───── Exercise data

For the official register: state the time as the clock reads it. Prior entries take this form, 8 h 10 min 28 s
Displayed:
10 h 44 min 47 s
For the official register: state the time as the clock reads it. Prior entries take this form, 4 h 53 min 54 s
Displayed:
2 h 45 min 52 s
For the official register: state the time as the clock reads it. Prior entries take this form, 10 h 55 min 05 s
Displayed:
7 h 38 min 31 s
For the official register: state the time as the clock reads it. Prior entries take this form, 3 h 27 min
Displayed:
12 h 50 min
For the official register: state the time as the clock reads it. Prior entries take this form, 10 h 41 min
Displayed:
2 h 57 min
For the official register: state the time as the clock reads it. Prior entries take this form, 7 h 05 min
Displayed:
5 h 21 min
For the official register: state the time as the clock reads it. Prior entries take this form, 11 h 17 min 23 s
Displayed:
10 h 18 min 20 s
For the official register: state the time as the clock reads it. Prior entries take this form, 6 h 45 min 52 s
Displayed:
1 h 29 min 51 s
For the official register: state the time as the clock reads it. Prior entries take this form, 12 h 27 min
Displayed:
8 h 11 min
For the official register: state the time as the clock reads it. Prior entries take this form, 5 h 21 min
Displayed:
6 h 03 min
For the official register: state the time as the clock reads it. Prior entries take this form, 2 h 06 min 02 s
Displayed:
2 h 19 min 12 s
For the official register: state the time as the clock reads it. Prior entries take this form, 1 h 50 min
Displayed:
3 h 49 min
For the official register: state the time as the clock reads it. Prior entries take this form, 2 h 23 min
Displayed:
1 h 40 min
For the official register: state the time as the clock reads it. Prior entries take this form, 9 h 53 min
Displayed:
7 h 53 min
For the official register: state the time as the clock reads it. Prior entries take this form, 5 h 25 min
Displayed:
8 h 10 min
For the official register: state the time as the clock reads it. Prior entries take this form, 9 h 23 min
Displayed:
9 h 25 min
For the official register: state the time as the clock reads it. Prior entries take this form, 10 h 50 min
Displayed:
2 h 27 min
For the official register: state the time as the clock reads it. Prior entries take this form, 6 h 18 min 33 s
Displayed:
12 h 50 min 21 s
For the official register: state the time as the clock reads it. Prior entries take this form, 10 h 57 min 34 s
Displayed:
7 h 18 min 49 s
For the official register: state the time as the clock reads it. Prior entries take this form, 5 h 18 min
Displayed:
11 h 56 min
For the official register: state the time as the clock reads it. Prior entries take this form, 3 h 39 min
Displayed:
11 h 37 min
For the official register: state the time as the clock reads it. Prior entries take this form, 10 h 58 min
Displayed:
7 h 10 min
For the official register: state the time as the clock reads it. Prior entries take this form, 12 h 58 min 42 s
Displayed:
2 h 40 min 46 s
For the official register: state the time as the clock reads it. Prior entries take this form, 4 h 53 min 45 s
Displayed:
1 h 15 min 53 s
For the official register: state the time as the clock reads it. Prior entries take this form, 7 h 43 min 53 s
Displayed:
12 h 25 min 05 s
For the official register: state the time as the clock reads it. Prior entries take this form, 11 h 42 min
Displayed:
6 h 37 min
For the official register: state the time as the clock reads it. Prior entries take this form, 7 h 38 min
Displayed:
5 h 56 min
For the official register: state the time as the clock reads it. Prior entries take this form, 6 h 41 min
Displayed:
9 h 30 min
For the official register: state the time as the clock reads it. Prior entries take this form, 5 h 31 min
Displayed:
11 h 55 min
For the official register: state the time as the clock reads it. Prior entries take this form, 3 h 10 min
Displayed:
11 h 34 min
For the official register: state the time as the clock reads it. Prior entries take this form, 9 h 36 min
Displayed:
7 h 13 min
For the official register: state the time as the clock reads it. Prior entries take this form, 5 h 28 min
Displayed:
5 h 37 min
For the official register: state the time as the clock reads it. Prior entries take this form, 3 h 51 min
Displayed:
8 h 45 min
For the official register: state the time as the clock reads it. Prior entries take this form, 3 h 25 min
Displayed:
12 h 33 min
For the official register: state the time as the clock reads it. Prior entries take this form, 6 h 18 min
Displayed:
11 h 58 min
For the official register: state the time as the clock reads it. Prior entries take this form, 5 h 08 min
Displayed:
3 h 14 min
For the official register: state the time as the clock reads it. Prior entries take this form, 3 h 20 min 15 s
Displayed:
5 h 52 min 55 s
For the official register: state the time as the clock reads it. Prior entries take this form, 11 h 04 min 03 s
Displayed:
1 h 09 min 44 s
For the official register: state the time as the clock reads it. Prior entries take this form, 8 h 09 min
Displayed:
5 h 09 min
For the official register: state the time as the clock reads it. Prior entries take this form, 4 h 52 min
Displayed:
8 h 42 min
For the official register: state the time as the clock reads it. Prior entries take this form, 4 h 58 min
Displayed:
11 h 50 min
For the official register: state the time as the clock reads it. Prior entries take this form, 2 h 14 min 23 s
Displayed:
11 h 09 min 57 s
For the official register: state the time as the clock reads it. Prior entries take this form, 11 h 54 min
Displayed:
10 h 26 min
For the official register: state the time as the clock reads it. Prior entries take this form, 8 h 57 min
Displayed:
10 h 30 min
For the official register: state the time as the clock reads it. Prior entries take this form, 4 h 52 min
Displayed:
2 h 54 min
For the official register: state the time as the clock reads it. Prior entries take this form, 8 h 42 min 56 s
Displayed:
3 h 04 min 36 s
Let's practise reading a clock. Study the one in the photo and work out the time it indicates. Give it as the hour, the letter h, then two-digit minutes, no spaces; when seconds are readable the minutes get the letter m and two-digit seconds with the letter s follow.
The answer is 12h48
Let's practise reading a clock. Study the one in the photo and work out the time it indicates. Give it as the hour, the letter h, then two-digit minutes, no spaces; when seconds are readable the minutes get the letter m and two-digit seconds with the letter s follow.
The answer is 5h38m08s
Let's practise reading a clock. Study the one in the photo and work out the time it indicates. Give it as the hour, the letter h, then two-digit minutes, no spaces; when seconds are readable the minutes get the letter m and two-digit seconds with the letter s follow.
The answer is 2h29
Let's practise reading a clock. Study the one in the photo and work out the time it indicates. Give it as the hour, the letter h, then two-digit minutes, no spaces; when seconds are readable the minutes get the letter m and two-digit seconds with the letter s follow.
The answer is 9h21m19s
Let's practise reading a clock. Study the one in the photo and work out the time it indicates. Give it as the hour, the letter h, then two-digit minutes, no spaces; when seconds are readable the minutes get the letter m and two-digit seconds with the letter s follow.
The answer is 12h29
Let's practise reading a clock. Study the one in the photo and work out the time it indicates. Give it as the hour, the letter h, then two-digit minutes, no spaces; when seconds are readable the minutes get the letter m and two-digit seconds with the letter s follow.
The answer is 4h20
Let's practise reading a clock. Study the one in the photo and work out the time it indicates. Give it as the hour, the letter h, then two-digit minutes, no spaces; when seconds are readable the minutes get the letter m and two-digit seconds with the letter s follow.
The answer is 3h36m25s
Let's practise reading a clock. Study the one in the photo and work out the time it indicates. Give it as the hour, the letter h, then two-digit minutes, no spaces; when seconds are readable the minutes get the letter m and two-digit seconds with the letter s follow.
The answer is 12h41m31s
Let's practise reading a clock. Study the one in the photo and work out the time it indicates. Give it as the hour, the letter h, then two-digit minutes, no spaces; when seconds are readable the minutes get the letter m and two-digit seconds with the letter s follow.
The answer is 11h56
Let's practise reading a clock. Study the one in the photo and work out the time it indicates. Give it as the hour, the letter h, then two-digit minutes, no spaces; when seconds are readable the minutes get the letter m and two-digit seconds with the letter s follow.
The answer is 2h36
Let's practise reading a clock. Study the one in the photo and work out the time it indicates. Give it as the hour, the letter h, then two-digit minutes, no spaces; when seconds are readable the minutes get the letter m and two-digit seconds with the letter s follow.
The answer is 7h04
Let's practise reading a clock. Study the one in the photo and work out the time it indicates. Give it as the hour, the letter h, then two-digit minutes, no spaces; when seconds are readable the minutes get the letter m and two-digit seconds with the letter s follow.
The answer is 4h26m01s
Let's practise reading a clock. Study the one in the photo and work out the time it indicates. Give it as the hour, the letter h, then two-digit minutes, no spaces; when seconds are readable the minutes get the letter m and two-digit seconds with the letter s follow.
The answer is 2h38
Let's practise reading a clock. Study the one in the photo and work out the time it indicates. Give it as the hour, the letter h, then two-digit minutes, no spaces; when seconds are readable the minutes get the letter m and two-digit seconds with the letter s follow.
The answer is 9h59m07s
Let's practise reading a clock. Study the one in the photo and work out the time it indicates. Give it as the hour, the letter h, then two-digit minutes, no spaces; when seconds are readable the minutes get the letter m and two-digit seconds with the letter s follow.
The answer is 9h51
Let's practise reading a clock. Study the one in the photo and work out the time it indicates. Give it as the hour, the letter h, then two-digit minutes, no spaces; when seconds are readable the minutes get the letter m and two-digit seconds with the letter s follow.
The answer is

──────────

Could you copy out, word for word, the lines above from the one containing "form, 7 h 05 min" through the one containing "12 h 50 min 21 s", both included?

For the official register: state the time as the clock reads it. Prior entries take this form, 7 h 05 min
Displayed:
5 h 21 min
For the official register: state the time as the clock reads it. Prior entries take this form, 11 h 17 min 23 s
Displayed:
10 h 18 min 20 s
For the official register: state the time as the clock reads it. Prior entries take this form, 6 h 45 min 52 s
Displayed:
1 h 29 min 51 s
For the official register: state the time as the clock reads it. Prior entries take this form, 12 h 27 min
Displayed:
8 h 11 min
For the official register: state the time as the clock reads it. Prior entries take this form, 5 h 21 min
Displayed:
6 h 03 min
For the official register: state the time as the clock reads it. Prior entries take this form, 2 h 06 min 02 s
Displayed:
2 h 19 min 12 s
For the official register: state the time as the clock reads it. Prior entries take this form, 1 h 50 min
Displayed:
3 h 49 min
For the official register: state the time as the clock reads it. Prior entries take this form, 2 h 23 min
Displayed:
1 h 40 min
For the official register: state the time as the clock reads it. Prior entries take this form, 9 h 53 min
Displayed:
7 h 53 min
For the official register: state the time as the clock reads it. Prior entries take this form, 5 h 25 min
Displayed:
8 h 10 min
For the official register: state the time as the clock reads it. Prior entries take this form, 9 h 23 min
Displayed:
9 h 25 min
For the official register: state the time as the clock reads it. Prior entries take this form, 10 h 50 min
Displayed:
2 h 27 min
For the official register: state the time as the clock reads it. Prior entries take this form, 6 h 18 min 33 s
Displayed:
12 h 50 min 21 s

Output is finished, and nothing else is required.